## Stored data entries
*** Begin section ***
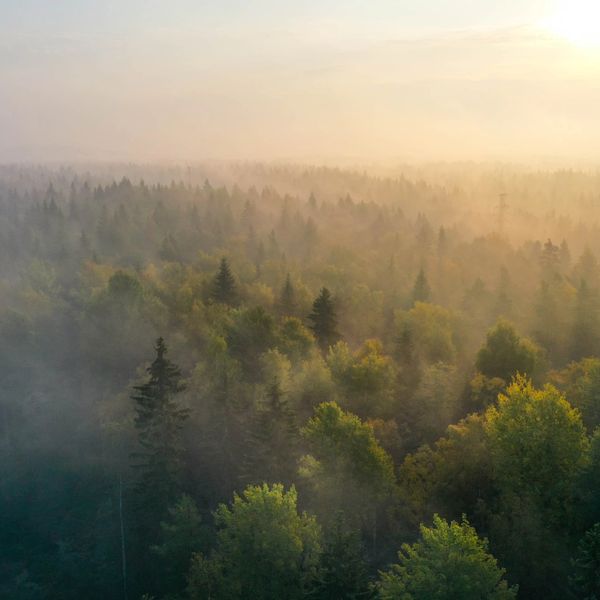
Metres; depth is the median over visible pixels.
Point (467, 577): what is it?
tree
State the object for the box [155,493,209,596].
tree
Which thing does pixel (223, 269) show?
spruce tree
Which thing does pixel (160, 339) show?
spruce tree
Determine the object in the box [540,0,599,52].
sun
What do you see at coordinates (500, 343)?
tree
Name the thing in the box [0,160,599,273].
forest
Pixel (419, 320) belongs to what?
tree
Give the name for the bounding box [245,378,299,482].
conifer tree
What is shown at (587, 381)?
tree
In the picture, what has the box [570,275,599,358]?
conifer tree
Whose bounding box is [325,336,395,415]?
tree
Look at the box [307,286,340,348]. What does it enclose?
spruce tree
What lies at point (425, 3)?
sky
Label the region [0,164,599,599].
forest
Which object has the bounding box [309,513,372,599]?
conifer tree
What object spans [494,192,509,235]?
transmission tower
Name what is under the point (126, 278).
tree
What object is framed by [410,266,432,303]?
conifer tree
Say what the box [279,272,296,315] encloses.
conifer tree
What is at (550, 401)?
tree
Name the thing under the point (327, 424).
tree
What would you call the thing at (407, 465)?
tree
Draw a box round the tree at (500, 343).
[476,320,539,382]
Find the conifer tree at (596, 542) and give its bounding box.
[569,520,599,599]
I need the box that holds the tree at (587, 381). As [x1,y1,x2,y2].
[555,354,599,430]
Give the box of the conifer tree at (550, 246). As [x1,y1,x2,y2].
[538,238,562,268]
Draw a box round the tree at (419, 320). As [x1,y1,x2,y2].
[395,301,458,363]
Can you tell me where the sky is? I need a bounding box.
[0,0,599,166]
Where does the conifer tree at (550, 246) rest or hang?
on the ground
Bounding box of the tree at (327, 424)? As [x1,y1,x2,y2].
[298,399,395,523]
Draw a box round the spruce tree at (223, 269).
[210,256,238,306]
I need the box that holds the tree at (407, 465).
[397,413,492,521]
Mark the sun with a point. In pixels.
(585, 25)
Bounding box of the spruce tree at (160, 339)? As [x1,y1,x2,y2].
[129,336,191,511]
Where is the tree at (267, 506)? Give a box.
[191,481,324,599]
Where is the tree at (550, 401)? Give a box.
[484,374,589,528]
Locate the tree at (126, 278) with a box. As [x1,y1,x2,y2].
[105,270,145,316]
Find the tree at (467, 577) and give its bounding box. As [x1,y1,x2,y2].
[375,514,518,599]

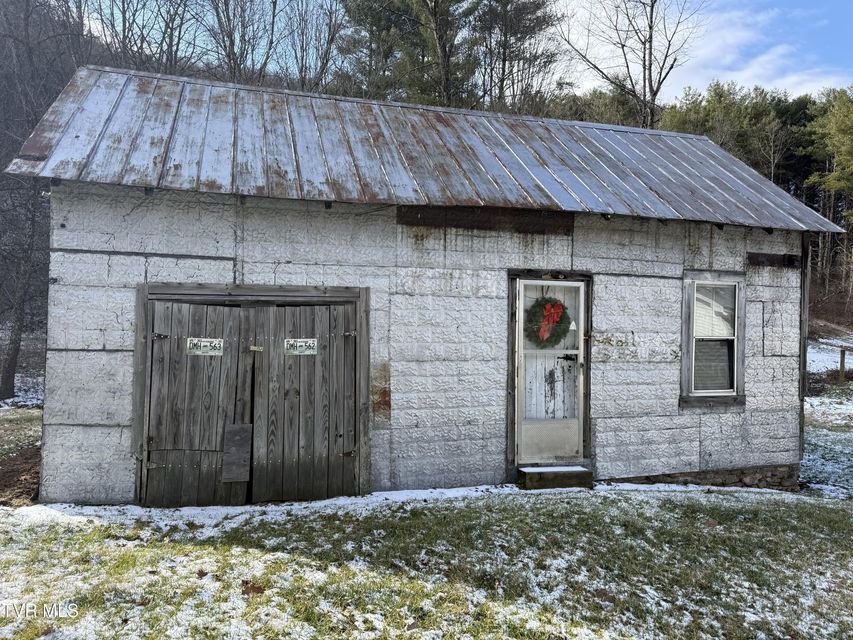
*** End section ***
## BRIEF
Set down the data above exactly as written. Omit the pictures.

## EXERCISE RESPONSE
Metres; depth is the median over visible pixels.
Point (467, 577): what is it?
tree
State the object for the box [155,493,209,596].
tree
Which thing does pixel (223, 269) show?
spruce tree
Which thing does pixel (160, 339) show?
spruce tree
Determine the object in the box [540,0,599,52].
sun
What do you see at coordinates (500, 343)?
tree
Name the thing in the box [0,160,599,273].
forest
Pixel (419, 320) belongs to what?
tree
Give the name for the bounding box [245,378,299,482].
conifer tree
What is shown at (587, 381)?
tree
In the picture, what has the box [570,275,599,358]?
conifer tree
Whose bounding box is [325,336,395,415]?
tree
Look at the box [307,286,340,348]. What does it enclose?
spruce tree
What lies at point (425, 3)?
sky
Label the region [0,164,599,599].
forest
Which object has the bounding box [309,513,372,599]?
conifer tree
What object spans [494,192,509,235]?
transmission tower
Name what is under the point (126, 278).
tree
What object is framed by [410,266,432,303]?
conifer tree
Say what the box [279,272,296,315] encloses.
conifer tree
What is at (550, 401)?
tree
Name the thing under the point (327, 424).
tree
What would you call the thing at (407, 465)?
tree
Draw a box round the tree at (500, 343).
[476,320,539,382]
Find the conifer tree at (596, 542) and give its bounding box.
[569,520,599,599]
I need the box that holds the tree at (587, 381). As [x1,y1,x2,y2].
[555,354,599,430]
Give the box of the conifer tree at (550, 246). As [x1,y1,x2,y2].
[538,238,562,268]
Draw a box round the tree at (419, 320). As [x1,y1,x2,y2].
[395,301,458,363]
Can you tell me where the sky is? I need a bounding box.
[0,0,599,166]
Where does the conifer tree at (550, 246) rest or hang?
on the ground
Bounding box of the tree at (327, 424)? As [x1,y1,x2,y2].
[298,399,395,523]
Draw a box round the spruce tree at (223, 269).
[210,256,238,306]
I need the box that holds the tree at (407, 465).
[397,413,492,521]
Mark the sun with a point. In pixels.
(585, 25)
Bounding box of the spruce tree at (160, 339)? As [x1,y1,x2,y2].
[129,336,191,511]
Where is the tree at (267, 506)? Give a box.
[191,481,324,599]
Where is the tree at (550, 401)? Give a box.
[484,374,589,528]
Locate the tree at (126, 278) with a box. As [x1,y1,x2,y2].
[105,270,145,316]
Find the tree at (467, 577) and give its bounding box. As [x1,y1,x2,y2].
[375,514,518,599]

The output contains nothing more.